« Souveraineté Numérique des Territoires : Le Local, nouvel échelon de la maîtrise digitale ! »
Quentin MEULLEMIESTRE – Directeur Général des Services Adjoint

La notion de souveraineté numérique a longtemps été l’apanage des États et des grandes puissances. Aujourd’hui, elle s’invite avec force à l’échelle la plus proche de nos concitoyens : les territoires (communes, agglomérations, départements, régions). Loin d’être un simple écho d’une politique nationale, la souveraineté numérique territoriale est un enjeu fondamental d’autonomie, de sécurité et de service public.

En effet, nos collectivités sont au cœur de la numérisation : gestion de l’état civil, services scolaires, urbanisme, santé, plateformes de participation citoyenne. Or, une grande partie de ces services critiques repose sur des solutions logicielles, des infrastructures de cloud et des plateformes d’acteurs, souvent extra-européens (les GAFAM).

Cette dépendance crée une double vulnérabilité :

1. Le risque sécuritaire et géopolitique : L’application de lois extraterritoriales (comme le Cloud Act américain) ou les tensions internationales peuvent entraîner une perte de contrôle ou un accès compromis à des données sensibles (santé, sécurité, données personnelles des administrés). Les cyberattaques, d’ailleurs, ciblent de plus en plus directement les systèmes d’information des collectivités.
2. La perte de valeur économique et stratégique : L’argent public finance des solutions qui, en définitive, ne bénéficient pas à l’écosystème numérique local ou national, et dont la valeur (l’exploitation des données) s’échappe vers des acteurs privés étrangers.
Par ailleurs, la souveraineté numérique territoriale n’est pas un concept abstrait. Elle est la capacité concrète de chaque collectivité à maîtriser son destin numérique, ce qui implique :
La maîtrise des données : Savoir où sont stockées les données des citoyens, qui y accède et sous quelles lois (privilégier l’hébergement sur des clouds souverains certifiés SecNumCloud).
La commande publique responsable : Utiliser le levier des achats pour privilégier des solutions européennes et françaises (éditeurs, logiciels libres, infrastructures) qui garantissent une réversibilité et une éthique alignées sur le droit européen (RGPD).
L’autonomie technologique : Éviter l’enfermement propriétaire (vendor lock-in) et encourager le développement de services publics numériques en commun (mutualisation de l’expertise, plateformes de confiance) pour ne pas subir les choix technologiques des acteurs dominants.

Ainsi, les élus et les collectivités se mobilisent pour définir une Trajectoire d’Indépendance numérique Européenne.

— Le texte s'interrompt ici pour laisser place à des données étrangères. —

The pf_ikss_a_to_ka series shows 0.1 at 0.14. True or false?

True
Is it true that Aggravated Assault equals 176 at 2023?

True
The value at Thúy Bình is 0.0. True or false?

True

Cela passe par un diagnostic précis de la dépendance, une sensibilisation accrue des agents et une volonté politique forte de faire de l’achat numérique un acte de souveraineté.

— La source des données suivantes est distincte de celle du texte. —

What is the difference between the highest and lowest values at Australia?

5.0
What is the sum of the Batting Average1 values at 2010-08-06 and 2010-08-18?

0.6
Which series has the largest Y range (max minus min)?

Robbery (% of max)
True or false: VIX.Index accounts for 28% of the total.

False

En fin de compte, la souveraineté numérique des territoires est une responsabilité éthique vis-à-vis des citoyens. C’est l’assurance que le service public numérique, qui devient la norme, reste sous le contrôle démocratique et légitime des élus, au service exclusif de l’intérêt général. L’avenir de l’action publique locale se jouera aussi dans la capacité de chaque territoire à reprendre la main sur ses propres outils digitaux.